Я ждал страшного рева, громадного прыжка, или что зверь разом упадет на бок и в конвульсиях захрипит, задрыгает тяжелыми лапами. Словом, всего, чего хотите, ждал, но только не того, что случилось. Гляжу и глазам не верю: зверь хоть бы дрогнул — ползет, как полз. Так же молча, так же быстро, так же прямо на меня.
Я — ворошиловский стрелок, почти снайпер. Я на расстоянии ста метров из пяти выстрелов не даю промаха в чуть видное черное яблочко мишени. Как я мог промазать?
Одной секунды не было на размышление. От верности прицела и быстроты выстрела зависела моя жизнь. Я это чувствовал всем телом. Я давно уже понял, что это за зверь передо мной — тигр.
Тигр всегда казался мне страшней льва.
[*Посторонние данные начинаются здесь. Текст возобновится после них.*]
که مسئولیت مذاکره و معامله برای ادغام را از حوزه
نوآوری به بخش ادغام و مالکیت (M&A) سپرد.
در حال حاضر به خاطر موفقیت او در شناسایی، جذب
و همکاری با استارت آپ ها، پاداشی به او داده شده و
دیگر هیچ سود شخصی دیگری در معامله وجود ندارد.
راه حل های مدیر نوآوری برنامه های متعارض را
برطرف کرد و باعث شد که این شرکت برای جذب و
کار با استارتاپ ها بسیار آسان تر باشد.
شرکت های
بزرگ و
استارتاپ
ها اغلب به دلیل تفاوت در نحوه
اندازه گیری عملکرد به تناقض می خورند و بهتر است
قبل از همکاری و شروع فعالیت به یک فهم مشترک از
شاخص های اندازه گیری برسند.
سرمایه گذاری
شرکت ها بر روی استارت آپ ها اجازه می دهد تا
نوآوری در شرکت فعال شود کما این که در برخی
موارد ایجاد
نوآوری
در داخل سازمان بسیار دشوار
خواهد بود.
Ползучая груда мышц и страшная способность одним прыжком, мгновенно, бросать свое многопудовое тело на десяток метров…
Во второй раз я прицелился в голову: рассчитал, что если и соскользнет пуля по гладкой кости черепа и зверь кинется на меня, а всё же успею еще раз или два выстрелить в него, пока он очутится рядом.
Рука не дрогнула. И после выстрела я опять мгновенно перезарядил винтовку.
Та же картина: зверь молча, быстро ползет на меня. Теперь и семидесяти пяти шагов не было до него, и я уже видел его растопыренные усы.
Что это: мираж, обман зрения? С таким же успехом можно стрелять в легкое облачко тумана.
Когда я выстрелил в третий раз, тигр был в пятидесяти шагах от меня. Я видел его сверкающие глаза. Они не моргнули и после выстрела.
Вдруг меня обожгла страшная догадка: я стреляю холостыми патронами! Ужас моего положения ясно представился мне: остается два выстрела, я не успею вставить другую обойму. И эти последние патроны — тоже лишь безвредные хлопушки.
Четвертый выстрел я сделал, когда зверь был в каких-нибудь тридцати пяти шагах от меня.
Тигр — ни звука. Только гибкий хвост, который я до того принимал за продолжение его неимоверно длинной спины, заходил по земле, как у кошки, подбирающейся к воробью.
Зверь готовился к прыжку.
Не помню, куда и как я выпустил пятую, последнюю мою пулю. В момент выстрела громадное огненное тело зверя беззвучно, с непостижимой легкостью отделилось от земли и метнулось ко мне.
Я выпустил пустую винтовку из рук, отскочил назад и ногами вниз скользнул в узкую нору на дне окопа.
В тот же миг надо мной нависла страшная пасть зверя. В лицо мне пахнуло горячим зловонным дыханием. Кроваво-красный язык и белые громадные клыки были над самыми моими глазами. Сумасшедший рев совсем оглушил меня.
Я заорал, кажется, еще громче зверя. И потерял сознание.
Очнулся я в постели. У изголовья стоял доктор в белом халате. Вся комната была полна молодых офицеров. У всех были испуганные лица, во всех глазах — напряженное ожидание.
— Как себя чувствуете? — обыкновенным голосом спросил доктор.